Induction of heme oxygenase in the small intestinal epithelium: a response to oral cadmium exposure

The effects of oral cadmium administration on heme oxygenase activity and cytochrome P-450-dependent drug metabolism in intestinal epithelium were examined in male Sprague-Dawley rats. Cadmium chloride was administered via drinking water (0, 5 or 50 ppm cadmium) for 5 or 30 days, and heme oxygenase, 7-ethoxycoumarin O-deethylase (ECOD), 7-ethoxyresorufin O-deethylase (EROD) and cytochrome P-450 were measured in the liver and in the epithelium of the proximal region of the small intestine. Cadmium exposure produced a marked, dose-related induction of intestinal heme oxygenase (up to 300% of control levels) in the small intestine at both time points examined. Concomitant decreases in intestinal ECOD (70%) and EROD (65%) activities were also observed, with a 65% decline in cytochrome P-450 levels at 30 days as compared with controls. Oral cadmium exposure, however, did not affect heme catabolism or cytochrome P-450 function in the liver, even at the highest concentration (50 ppm) administered, although cadmium levels accumulated in a dose-related manner in the liver as well as in the small intestine.

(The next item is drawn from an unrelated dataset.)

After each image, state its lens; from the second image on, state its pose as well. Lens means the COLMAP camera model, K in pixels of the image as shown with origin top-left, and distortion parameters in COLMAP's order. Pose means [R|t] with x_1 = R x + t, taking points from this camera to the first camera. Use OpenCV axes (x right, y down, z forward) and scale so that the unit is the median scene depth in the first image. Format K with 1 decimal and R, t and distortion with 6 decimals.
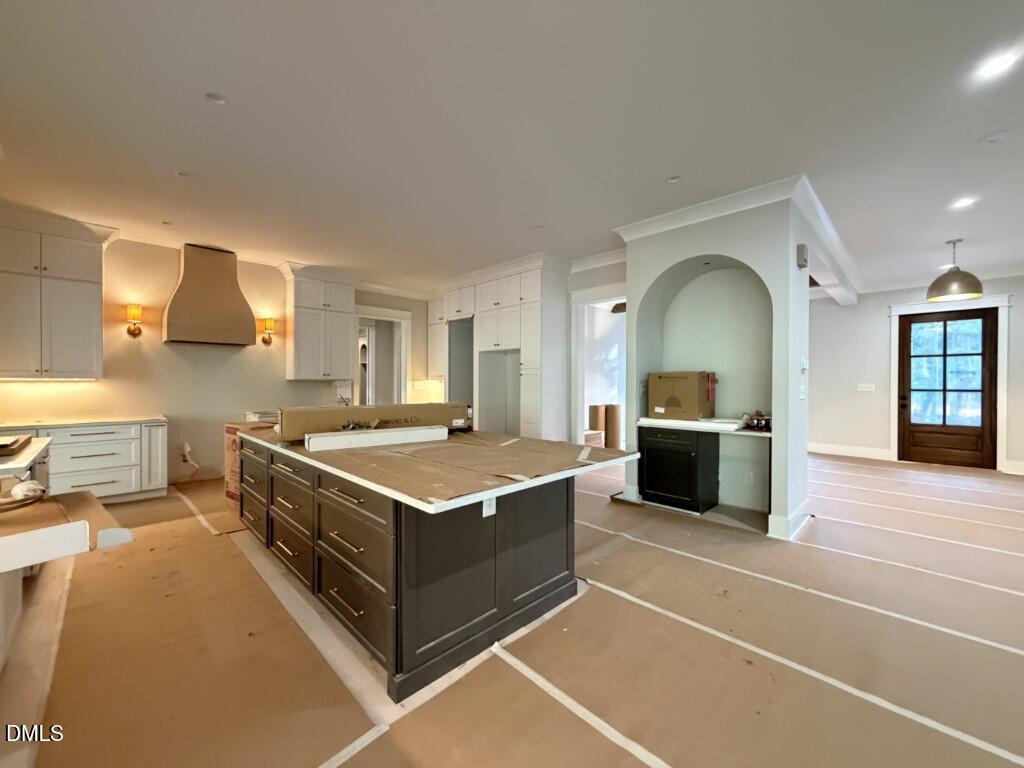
lens RADIAL K [[408.5, 0, 509.5], [0, 408.5, 382.7], [0, 0, 1]] dist [-0.001740, 0.000465]
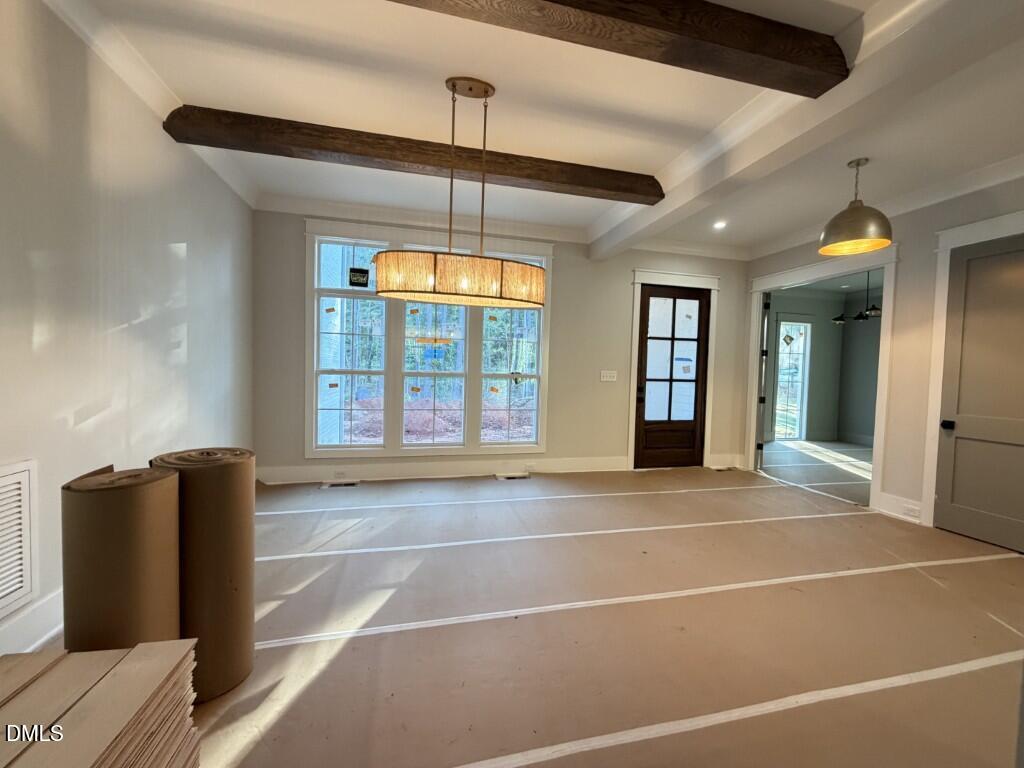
lens RADIAL K [[408.5, 0, 509.5], [0, 408.5, 382.7], [0, 0, 1]] dist [-0.001740, 0.000465]
pose [[0.518951, -0.018490, 0.854604, 0.164568], [-0.021725, 0.999158, 0.034810, 0.001682], [-0.854528, -0.036630, 0.518112, 0.845601]]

Systemic absorption of cadmium was limited, as reflected by the relatively low accumulation of cadmium in the liver at 5 days (approximately 20 micrograms/g), as compared with the levels present in small intestine at this time ponit (approximately 100 micrograms/g). These findings emphasize the sensitivity of cytochrome P-450-dependent drug metabolism in small intestinal epithelium to orally ingested cadmium, and highlight the vulnerability of this tissue to low-dose exposure to this metal.